**** The data ****
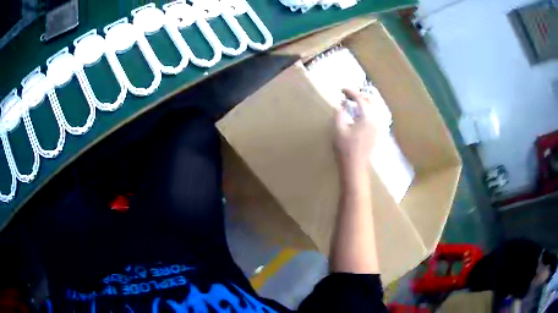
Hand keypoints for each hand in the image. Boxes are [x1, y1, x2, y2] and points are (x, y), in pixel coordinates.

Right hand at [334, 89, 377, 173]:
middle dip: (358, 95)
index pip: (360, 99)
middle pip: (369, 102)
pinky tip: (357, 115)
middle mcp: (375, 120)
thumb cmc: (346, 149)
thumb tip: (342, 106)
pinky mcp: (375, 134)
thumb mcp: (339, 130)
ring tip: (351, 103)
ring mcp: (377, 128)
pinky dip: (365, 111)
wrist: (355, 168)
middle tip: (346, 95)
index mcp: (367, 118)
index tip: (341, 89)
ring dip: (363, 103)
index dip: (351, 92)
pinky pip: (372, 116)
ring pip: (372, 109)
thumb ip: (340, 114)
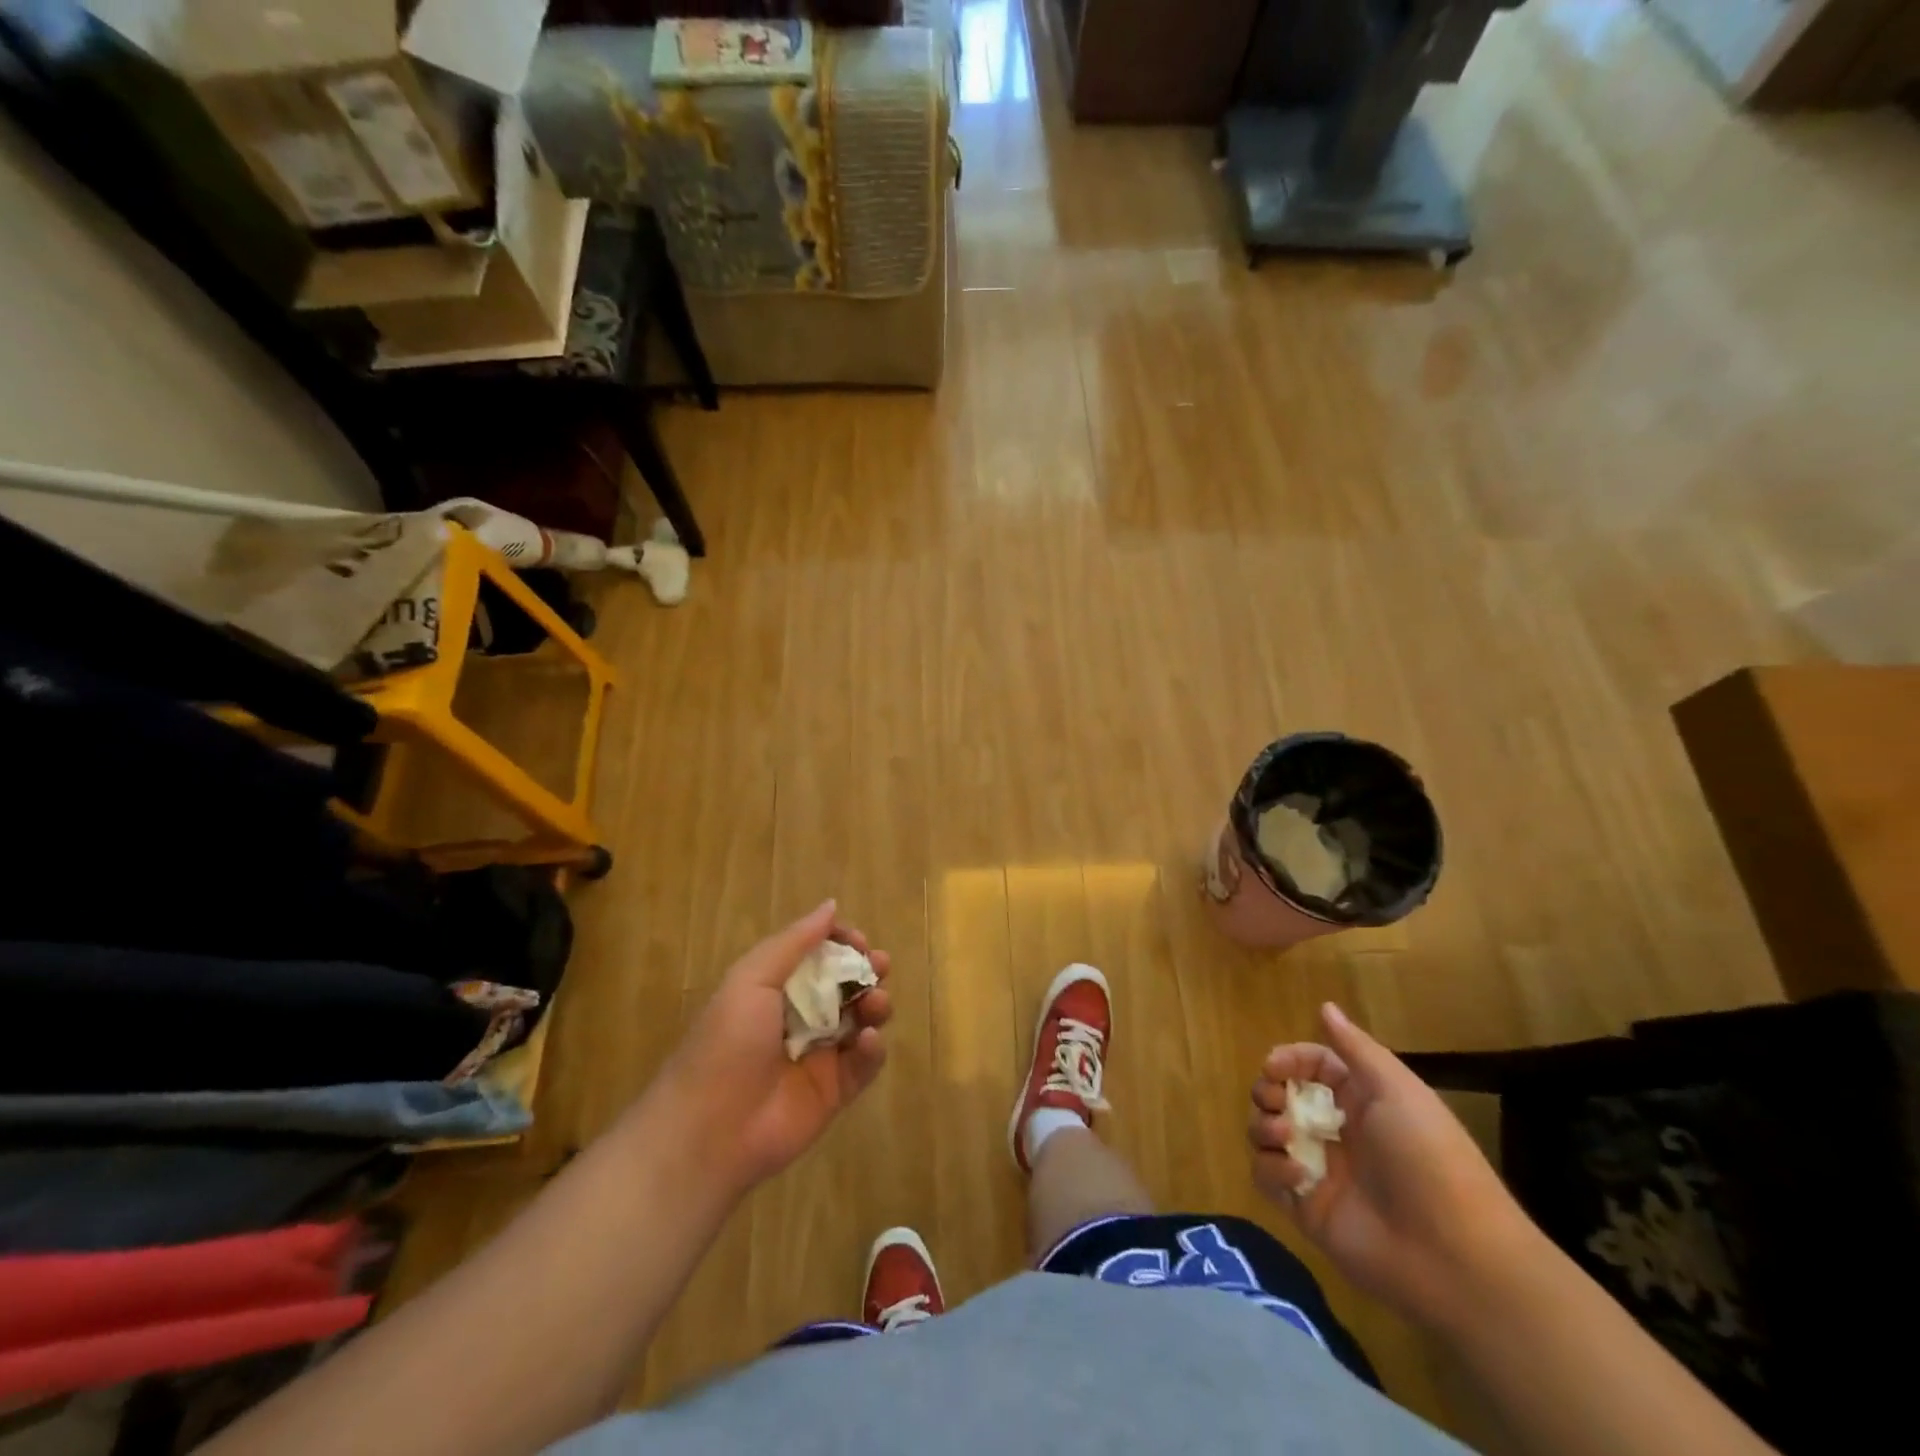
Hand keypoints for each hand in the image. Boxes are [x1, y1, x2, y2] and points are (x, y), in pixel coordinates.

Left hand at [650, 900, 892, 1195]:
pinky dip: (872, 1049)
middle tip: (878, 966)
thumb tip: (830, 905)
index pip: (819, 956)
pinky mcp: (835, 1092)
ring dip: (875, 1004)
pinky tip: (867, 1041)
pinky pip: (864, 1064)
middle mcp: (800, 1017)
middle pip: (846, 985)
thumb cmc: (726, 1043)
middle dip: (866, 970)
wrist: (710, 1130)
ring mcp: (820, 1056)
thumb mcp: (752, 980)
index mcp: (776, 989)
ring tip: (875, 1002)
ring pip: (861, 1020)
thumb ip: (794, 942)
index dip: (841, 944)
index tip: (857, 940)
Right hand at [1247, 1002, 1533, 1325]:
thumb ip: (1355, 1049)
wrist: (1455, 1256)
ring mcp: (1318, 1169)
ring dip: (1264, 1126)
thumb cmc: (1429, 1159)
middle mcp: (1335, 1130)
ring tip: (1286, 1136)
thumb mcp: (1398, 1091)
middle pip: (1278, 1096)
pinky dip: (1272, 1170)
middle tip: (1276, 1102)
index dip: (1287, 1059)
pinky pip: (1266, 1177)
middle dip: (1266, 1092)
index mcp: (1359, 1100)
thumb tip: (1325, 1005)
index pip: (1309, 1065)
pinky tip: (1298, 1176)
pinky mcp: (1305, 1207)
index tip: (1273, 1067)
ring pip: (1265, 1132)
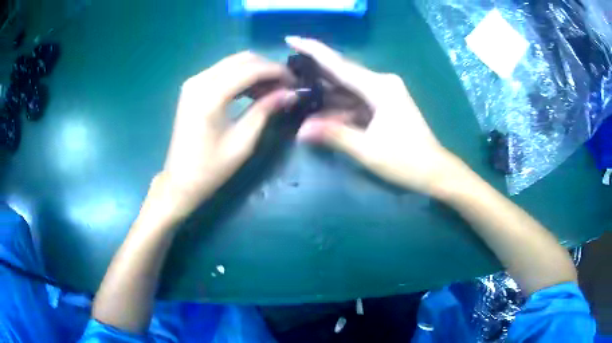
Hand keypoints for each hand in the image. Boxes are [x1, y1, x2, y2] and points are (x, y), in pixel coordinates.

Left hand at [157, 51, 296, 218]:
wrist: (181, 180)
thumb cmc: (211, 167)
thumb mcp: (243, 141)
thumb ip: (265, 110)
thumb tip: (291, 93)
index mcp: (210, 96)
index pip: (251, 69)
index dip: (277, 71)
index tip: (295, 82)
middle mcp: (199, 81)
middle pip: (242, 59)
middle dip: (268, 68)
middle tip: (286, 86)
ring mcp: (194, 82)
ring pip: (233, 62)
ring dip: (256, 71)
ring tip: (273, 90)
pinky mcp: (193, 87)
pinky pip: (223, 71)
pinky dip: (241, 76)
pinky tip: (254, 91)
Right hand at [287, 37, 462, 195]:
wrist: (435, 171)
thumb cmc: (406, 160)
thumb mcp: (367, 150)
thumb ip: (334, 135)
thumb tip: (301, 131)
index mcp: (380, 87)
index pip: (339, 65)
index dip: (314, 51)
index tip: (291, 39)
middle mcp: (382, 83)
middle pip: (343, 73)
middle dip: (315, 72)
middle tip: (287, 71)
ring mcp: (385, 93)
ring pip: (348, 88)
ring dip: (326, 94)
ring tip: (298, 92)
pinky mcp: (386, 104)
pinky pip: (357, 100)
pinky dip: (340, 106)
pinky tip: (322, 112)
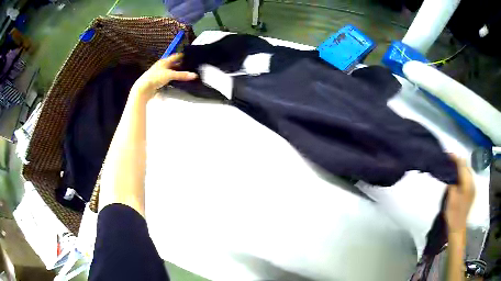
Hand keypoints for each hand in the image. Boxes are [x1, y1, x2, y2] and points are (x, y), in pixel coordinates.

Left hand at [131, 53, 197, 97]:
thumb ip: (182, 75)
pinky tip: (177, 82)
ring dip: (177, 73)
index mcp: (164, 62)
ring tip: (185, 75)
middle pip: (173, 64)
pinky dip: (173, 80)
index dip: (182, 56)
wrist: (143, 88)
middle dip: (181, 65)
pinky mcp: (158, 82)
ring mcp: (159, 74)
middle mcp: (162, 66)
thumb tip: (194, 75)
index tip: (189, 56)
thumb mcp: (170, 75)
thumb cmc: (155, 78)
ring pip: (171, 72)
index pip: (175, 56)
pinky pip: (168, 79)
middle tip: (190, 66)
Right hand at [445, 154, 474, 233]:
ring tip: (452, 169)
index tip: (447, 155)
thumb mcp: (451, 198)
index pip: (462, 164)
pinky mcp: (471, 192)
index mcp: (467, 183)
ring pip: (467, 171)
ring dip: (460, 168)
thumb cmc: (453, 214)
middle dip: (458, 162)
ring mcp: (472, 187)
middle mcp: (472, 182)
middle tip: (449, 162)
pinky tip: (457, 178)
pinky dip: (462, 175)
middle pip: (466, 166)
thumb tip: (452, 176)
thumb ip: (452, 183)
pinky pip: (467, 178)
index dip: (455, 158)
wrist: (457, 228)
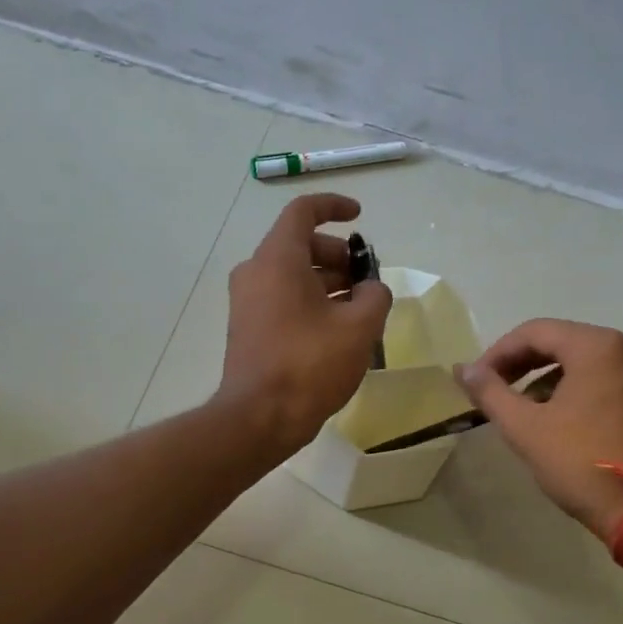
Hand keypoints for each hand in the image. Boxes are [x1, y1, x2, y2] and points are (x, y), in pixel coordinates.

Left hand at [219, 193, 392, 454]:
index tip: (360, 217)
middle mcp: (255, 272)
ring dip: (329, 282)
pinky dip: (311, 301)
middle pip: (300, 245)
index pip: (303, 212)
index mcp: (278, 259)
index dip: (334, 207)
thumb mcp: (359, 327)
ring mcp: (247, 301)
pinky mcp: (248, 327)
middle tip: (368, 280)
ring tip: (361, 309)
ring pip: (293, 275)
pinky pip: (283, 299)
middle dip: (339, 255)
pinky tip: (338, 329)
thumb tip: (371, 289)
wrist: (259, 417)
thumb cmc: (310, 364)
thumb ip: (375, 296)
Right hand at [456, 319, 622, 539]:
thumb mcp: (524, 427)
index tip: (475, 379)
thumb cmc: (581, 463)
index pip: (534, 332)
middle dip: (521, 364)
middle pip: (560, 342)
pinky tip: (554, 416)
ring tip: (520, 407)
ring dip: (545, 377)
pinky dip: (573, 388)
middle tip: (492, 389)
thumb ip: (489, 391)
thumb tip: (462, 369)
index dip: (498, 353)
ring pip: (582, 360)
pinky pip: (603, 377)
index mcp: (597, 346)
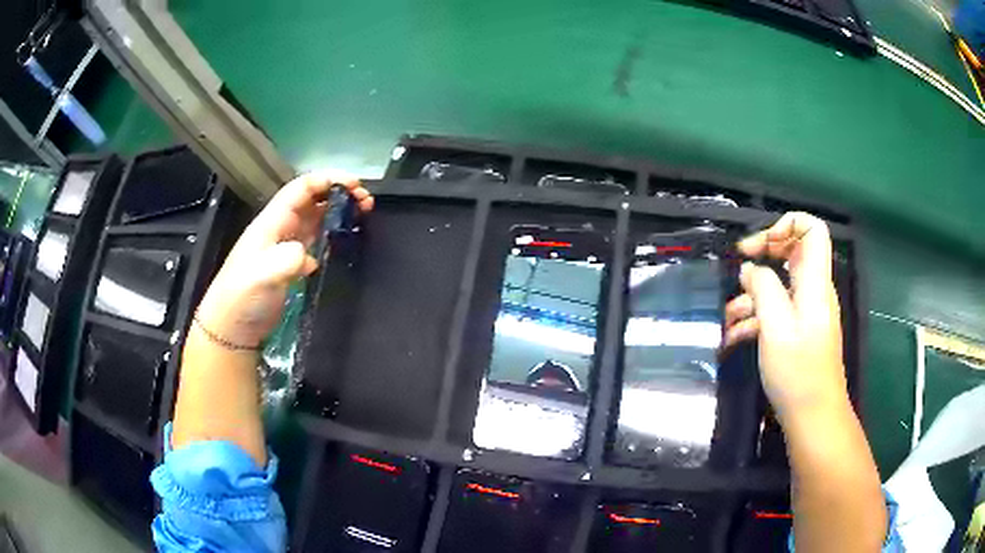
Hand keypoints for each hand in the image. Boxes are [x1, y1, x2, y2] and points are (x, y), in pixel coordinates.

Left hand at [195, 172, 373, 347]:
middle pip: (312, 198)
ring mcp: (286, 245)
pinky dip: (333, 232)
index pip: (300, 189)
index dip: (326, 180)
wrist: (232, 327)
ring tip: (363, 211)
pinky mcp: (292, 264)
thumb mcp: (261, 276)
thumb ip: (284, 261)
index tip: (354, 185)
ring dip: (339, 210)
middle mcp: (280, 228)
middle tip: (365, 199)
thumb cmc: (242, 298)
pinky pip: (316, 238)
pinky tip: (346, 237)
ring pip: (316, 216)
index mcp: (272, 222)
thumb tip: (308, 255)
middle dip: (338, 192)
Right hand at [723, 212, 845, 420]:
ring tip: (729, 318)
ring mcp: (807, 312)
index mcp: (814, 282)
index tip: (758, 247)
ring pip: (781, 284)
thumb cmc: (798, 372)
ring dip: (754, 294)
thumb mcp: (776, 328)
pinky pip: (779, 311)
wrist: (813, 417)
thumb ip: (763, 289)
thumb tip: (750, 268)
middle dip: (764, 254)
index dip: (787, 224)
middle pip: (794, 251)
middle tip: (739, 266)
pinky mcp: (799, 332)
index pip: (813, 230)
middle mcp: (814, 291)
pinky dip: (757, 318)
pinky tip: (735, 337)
****
- [Try it]: The copy should match the records above exactly, except that pictures are dropped.

- [Solution]:
Hand keypoints for each hand in the image. Boxes are [x1, y1, x2, y2] and points are (x, y), in pixel coordinates.

Right hand at [334, 89, 377, 173]:
middle dip: (358, 95)
index pip: (360, 99)
middle pip: (369, 102)
pinky tip: (357, 115)
middle mcp: (375, 120)
thumb cmc: (346, 149)
thumb tip: (342, 106)
pinky mcp: (375, 134)
thumb mcp: (339, 130)
ring tip: (351, 103)
ring mcp: (377, 128)
pinky dip: (365, 111)
wrist: (355, 168)
middle tip: (346, 95)
index mcp: (367, 118)
index tip: (341, 89)
ring dip: (363, 103)
index dip: (351, 92)
pinky pip: (372, 116)
ring pip: (372, 109)
thumb ip: (340, 114)
Hand keypoints for each hand in the image. Boxes are [x1, y1, x2, y2] and points are (x, y), in pixel coordinates.

Left hand at [650, 900, 892, 1195]:
pinky dip: (872, 1049)
middle tip: (878, 966)
thumb tip: (830, 905)
index pip: (819, 956)
pinky mcp: (835, 1092)
ring dip: (875, 1004)
pinky tip: (867, 1041)
pinky pip: (864, 1064)
middle mcp: (800, 1017)
middle pip: (846, 985)
thumb cmc: (726, 1043)
middle dip: (866, 970)
wrist: (710, 1130)
ring mcp: (820, 1056)
thumb mcp: (752, 980)
index mcp: (776, 989)
ring tip: (875, 1002)
ring pip: (861, 1020)
thumb ip: (794, 942)
index dip: (841, 944)
index tip: (857, 940)
Right hand at [1247, 1002, 1533, 1325]:
thumb ip: (1355, 1049)
wrist: (1455, 1256)
ring mcp: (1318, 1169)
ring dip: (1264, 1126)
thumb cmc: (1429, 1159)
middle mcp: (1335, 1130)
ring tip: (1286, 1136)
thumb mcp: (1398, 1091)
middle pip: (1278, 1096)
pinky dip: (1272, 1170)
middle tip: (1276, 1102)
index dip: (1287, 1059)
pinky pip: (1266, 1177)
middle dip: (1266, 1092)
index mcp: (1359, 1100)
thumb tip: (1325, 1005)
index pip: (1309, 1065)
pinky tip: (1298, 1176)
pinky mcp: (1305, 1207)
index tip: (1273, 1067)
ring pip: (1265, 1132)
Hand keypoints for each hand in the image. Boxes are [x1, y1, x2, y2] and points are (x, y), in pixel coordinates.

Left hand at [157, 51, 296, 218]:
wrist: (181, 180)
thumb cmc: (211, 167)
thumb mcp: (243, 141)
thumb ip: (265, 110)
thumb tip: (291, 93)
index mcp: (210, 96)
index pip: (251, 69)
index dip: (277, 71)
index tip: (295, 82)
middle mcp: (199, 81)
middle pip: (242, 59)
middle dip: (268, 68)
middle tip: (286, 86)
ring mcp: (194, 82)
ring pip: (233, 62)
ring dip: (256, 71)
ring tip: (273, 90)
pinky mcp: (193, 87)
pinky pip: (223, 71)
pinky dip: (241, 76)
pinky tip: (254, 91)
Right hand at [287, 37, 462, 195]:
wrist: (435, 171)
thumb cmc: (406, 160)
thumb mcp: (367, 150)
thumb ip: (334, 135)
thumb tip: (301, 131)
index mcp: (380, 87)
index pip: (339, 65)
index dip: (314, 51)
index tip: (291, 39)
middle mcp: (382, 83)
middle pip: (343, 73)
middle dip: (315, 72)
middle tip: (287, 71)
ring mcp: (385, 93)
ring pip: (348, 88)
ring dip: (326, 94)
ring tip: (298, 92)
pinky mcp: (386, 104)
pinky pip: (357, 100)
pinky dip: (340, 106)
pinky tip: (322, 112)
Hand keypoints for each hand in the image. Boxes are [x1, y1, x2, y2] and points are (x, y), in pixel coordinates.

Left hand at [131, 53, 197, 97]:
thumb ip: (182, 75)
pinky tip: (177, 82)
ring dip: (177, 73)
index mcp: (164, 62)
ring tip: (185, 75)
middle pip: (173, 64)
pinky dip: (173, 80)
index dip: (182, 56)
wrist: (143, 88)
middle dip: (181, 65)
pinky mcp: (158, 82)
ring mcp: (159, 74)
middle mcp: (162, 66)
thumb tip: (194, 75)
index tip: (189, 56)
thumb mcp: (170, 75)
thumb cmc: (155, 78)
ring pip: (171, 72)
index pip: (175, 56)
pinky pip: (168, 79)
middle tip: (190, 66)
Right hand at [445, 154, 474, 233]:
ring tip: (452, 169)
index tip: (447, 155)
thumb mcp: (451, 198)
index pip: (462, 164)
pinky mcp: (471, 192)
index mcp: (467, 183)
ring pip: (467, 171)
ring dip: (460, 168)
thumb cmc: (453, 214)
middle dip: (458, 162)
ring mcp: (472, 187)
middle mcp: (472, 182)
middle tip: (449, 162)
pinky tip: (457, 178)
pinky dip: (462, 175)
middle pip: (466, 166)
thumb tip: (452, 176)
thumb ip: (452, 183)
pinky pip: (467, 178)
index dip: (455, 158)
wrist: (457, 228)
Hand keypoints for each hand in the image. Boxes are [x1, y1, x2, y2] and points are (x, y), in pixel coordinates.

Left hand at [219, 193, 392, 454]:
index tip: (360, 217)
middle mcp: (255, 272)
ring dip: (329, 282)
pinky dip: (311, 301)
middle pip: (300, 245)
index pip: (303, 212)
index mcp: (278, 259)
index dip: (334, 207)
thumb mcp: (359, 327)
ring mcp: (247, 301)
pinky mcp: (248, 327)
middle tip: (368, 280)
ring tip: (361, 309)
ring pip: (293, 275)
pinky pip: (283, 299)
middle dip: (339, 255)
pinky tip: (338, 329)
thumb tip: (371, 289)
wrist: (259, 417)
thumb cmc: (310, 364)
thumb ip: (375, 296)
Right hand at [456, 319, 622, 539]:
thumb mcp: (524, 427)
index tip: (475, 379)
thumb cmc: (581, 463)
index pip: (534, 332)
middle dip: (521, 364)
middle pip: (560, 342)
pinky tip: (554, 416)
ring tip: (520, 407)
ring dip: (545, 377)
pinky dip: (573, 388)
middle tip: (492, 389)
thumb ip: (489, 391)
thumb tip: (462, 369)
index dip: (498, 353)
ring pip: (582, 360)
pinky pip: (603, 377)
index mcp: (597, 346)
Hand keypoints for each hand in the image. Boxes are [x1, y1, x2, y2] and points are (x, y), in pixel coordinates.

Left hand at [195, 172, 373, 347]:
middle pip: (312, 198)
ring mcp: (286, 245)
pinky dip: (333, 232)
index pip: (300, 189)
index dip: (326, 180)
wrist: (232, 327)
ring tip: (363, 211)
pinky mcp: (292, 264)
thumb mcp: (261, 276)
thumb ip: (284, 261)
index tip: (354, 185)
ring dip: (339, 210)
middle mcp: (280, 228)
middle tip: (365, 199)
thumb cmc: (242, 298)
pinky pip: (316, 238)
pinky tip: (346, 237)
ring pip: (316, 216)
index mcp: (272, 222)
thumb tip: (308, 255)
middle dip: (338, 192)
Right hand at [723, 212, 845, 420]:
ring tip: (729, 318)
ring mcp: (807, 312)
index mcp: (814, 282)
index tip: (758, 247)
ring pip: (781, 284)
thumb cmc: (798, 372)
ring dip: (754, 294)
thumb mcp: (776, 328)
pinky pip: (779, 311)
wrist: (813, 417)
thumb ip: (763, 289)
thumb tip: (750, 268)
middle dip: (764, 254)
index dip: (787, 224)
middle pip: (794, 251)
middle tip: (739, 266)
pinky mcp: (799, 332)
index pip: (813, 230)
middle mcp: (814, 291)
pinky dip: (757, 318)
pinky tip: (735, 337)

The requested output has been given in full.